Pozen Inc. could garner up to at least $160 million after entering a deal with GlaxoSmithKline plc surrounding a migraine treatment.

The Chapel Hill, N.C.-based firm has developed a combination drug technology called MT 400, which couples a marketed triptan with a long-acting, nonsteroidal, anti-inflammatory compound. Phase II studies have borne out MT 400's effectiveness, and the partners plan to further develop combinations of triptans (5-HT1B/1D agonists) with the NSAID.

"The product's benefits include a faster onset of action. Many more patients will respond because there are two real different mechanisms of action and we've significantly enhanced the time of response," John Plachetka, Pozen's chairman, president and CEO, told BioWorld Today. "We have taken a two-hour product and made it last 19 hours."

He added that the use of MT 400 produces no additional side effects to those seen with its components when used individually. Plachetka also noted that London-based GlaxoSmithKline, which houses operations in the Research Triangle Park area as well, was a logical partner given its introduction of the triptan class, with research dating to the 1970s.

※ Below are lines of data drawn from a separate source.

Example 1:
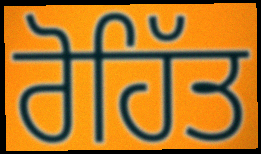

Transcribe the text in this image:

ਰੋਹਿੱਤ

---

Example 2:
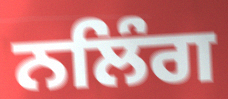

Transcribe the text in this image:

"They pioneered this and really established themselves as the No. 1 migraine company in the world, both from a research base and also a commercial base," Plachetka said. "They have more strength and experience with migraine doctors than any other company, so you couldn't find a better partner."

GlaxoSmithKline's triptans include Imitrex (sumatriptan, sumatriptan succinate) and Amerge (naratriptan hydrochloride). Plachetka said he worked at Glaxo on the development of the injectable product Imitrex earlier in his career.

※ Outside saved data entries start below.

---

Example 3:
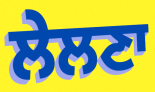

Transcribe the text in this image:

ਲੇਲਣਾ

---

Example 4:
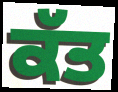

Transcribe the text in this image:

ਕੱਤ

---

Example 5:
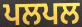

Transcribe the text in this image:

ਪਲਪਲ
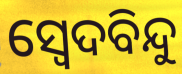
ସ୍ଵେଦବିନ୍ଦୁ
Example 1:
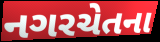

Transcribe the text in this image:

નગરચેતના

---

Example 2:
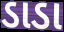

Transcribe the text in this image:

ડાડા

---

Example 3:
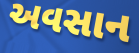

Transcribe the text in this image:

અવસાન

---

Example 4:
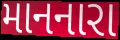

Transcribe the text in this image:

માનનારા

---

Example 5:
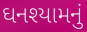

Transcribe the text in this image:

ઘનશ્યામનું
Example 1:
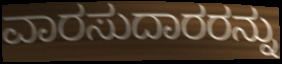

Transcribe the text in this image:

ವಾರಸುದಾರರನ್ನು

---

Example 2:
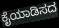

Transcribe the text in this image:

ಕೈಯಾಡಿಸದ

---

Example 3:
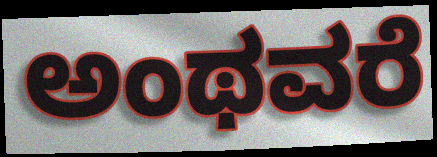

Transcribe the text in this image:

ಅಂಥವರೆ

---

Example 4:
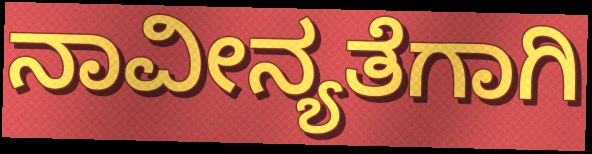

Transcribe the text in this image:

ನಾವೀನ್ಯತೆಗಾಗಿ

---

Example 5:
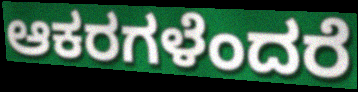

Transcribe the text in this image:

ಆಕರಗಳೆಂದರೆ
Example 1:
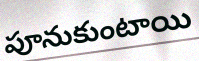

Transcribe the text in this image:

పూనుకుంటాయి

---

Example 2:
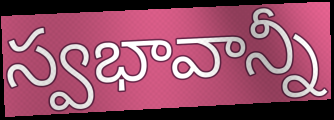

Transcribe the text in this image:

స్వభావాన్నీ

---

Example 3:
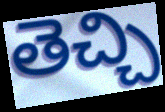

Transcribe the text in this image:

తెచ్చి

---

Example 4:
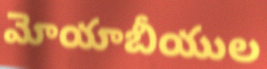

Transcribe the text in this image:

మోయాబీయుల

Pozen will receive an up-front fee and initial milestone payment of $25 million later this year, with potential milestones worth an additional $55 million over the next several years as development continues up to the point of regulatory filings and approvals. GlaxoSmithKline retains exclusive U.S. marketing and commercialization rights to any combination that uses one of its currently marketed triptans and the NSAID, for which it would pay sales performance milestones that could reach $80 million, as well as undisclosed royalties.

The companies expect to begin Phase III trials next year, with Imitrex as the triptan part of the combination.

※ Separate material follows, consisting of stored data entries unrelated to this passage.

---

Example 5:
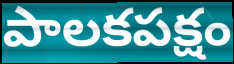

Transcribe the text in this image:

పాలకపక్షం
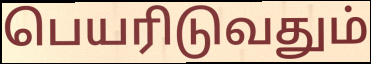
பெயரிடுவதும்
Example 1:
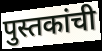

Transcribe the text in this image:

पुस्तकांची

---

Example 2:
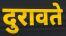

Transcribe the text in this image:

दुरावते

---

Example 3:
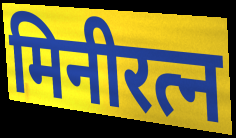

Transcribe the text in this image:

मिनीरत्न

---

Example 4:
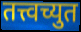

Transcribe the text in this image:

तत्त्वच्युत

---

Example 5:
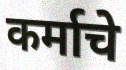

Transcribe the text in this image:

कर्माचे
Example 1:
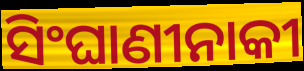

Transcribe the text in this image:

ସିଂଘାଣୀନାକୀ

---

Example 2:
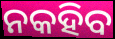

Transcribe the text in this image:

ନକହିବ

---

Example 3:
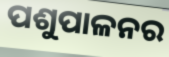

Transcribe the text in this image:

ପଶୁପାଳନର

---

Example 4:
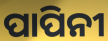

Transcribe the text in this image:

ପାପିନୀ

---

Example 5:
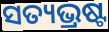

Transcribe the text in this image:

ସତ୍ୟଭ୍ରଷ୍ଟ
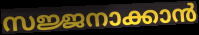
സജ്ജനാക്കാൻ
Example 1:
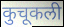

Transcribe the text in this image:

कुचूकली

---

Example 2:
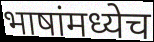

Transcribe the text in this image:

भाषांमध्येच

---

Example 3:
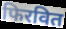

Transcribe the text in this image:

Pozen, a 27-person company that reported a cash position of $46 million as of March 31, owns two U.S. patents related to the combination technology and was issued a notice of allowance for another.

Its stock (NASDAQ:POZN) surged on the news Thursday, gaining $2.33, or 30.3 percent, to close at $10.03.

GlaxoSmithKline also will provide formulation development and manufacturing, while Pozen will be responsible for all other clinical development. The company said such expenses would not impact its burn rate the rest of the year.

Phase II data from a trial involving 972 patients showed that MT 400, using a marketed triptan and an NSAID, provided a more than 50 percent improvement in sustained pain relief over triptan alone, with a similar side effect profile. The combination provided a 46 percent improvement, while monotherapy resulted in a 26 percent improvement and placebo patients improved by 17 percent.

During a conference call, Plachetka noted the therapeutic gain endpoint was 29 points higher for the combination therapy.

"When we went to the FDA at our end-of-Phase II conference, they were equally impressed with this benefit," he said, adding that the agency said Pozen could move into a Phase III program based on the findings.

But before beginning any more clinical work, Pozen will wait on clinical batches of material from its partner. And both will hash out trial protocol plans through a joint committee, though Plachetka said the program would most likely include more than one trial.

Clinical development of migraine products is nothing new for Pozen, which has two later-stage products that could operate in the same worldwide market.

Late last year the company filed a new drug application for MT 300, its injectable formulation of dihydroergotamine mesylate dosed through a prefilled syringe, for severe migraine sufferers. (See BioWorld Today, Dec. 18, 2002.)

And later this summer, Plachetka said Pozen expects to file for FDA approval of MT 100, an oral product designed to treat mild to moderate migraines. The company already has filed for approval in the UK.

While MT 300 is more of a niche product, Plachetka said MT 100 represents a "fantastic product opportunity." But Pozen has yet to find a partner for the product, in part because of carcinogenicity issues. A rat study is under way, and the company's FDA submission will be made on a rolling basis as clinical work is complete.

"Finding a partner for MT 100 has been hampered somewhat by the carcinogenicity data that is coming available in the next few months," he said. "As soon as those data are available, I think everyone's questions will be satisfied."

With MT 400 now partnered out, he said Pozen would shift more attention back to the other products. And, Plachetka said Pozen would introduce a nonmigraine product later this year.

"You're going to continue to see a lot of very positive news flow from Pozen," he added. "These are good products that will establish a lot of positive cash flow to fuel our growth."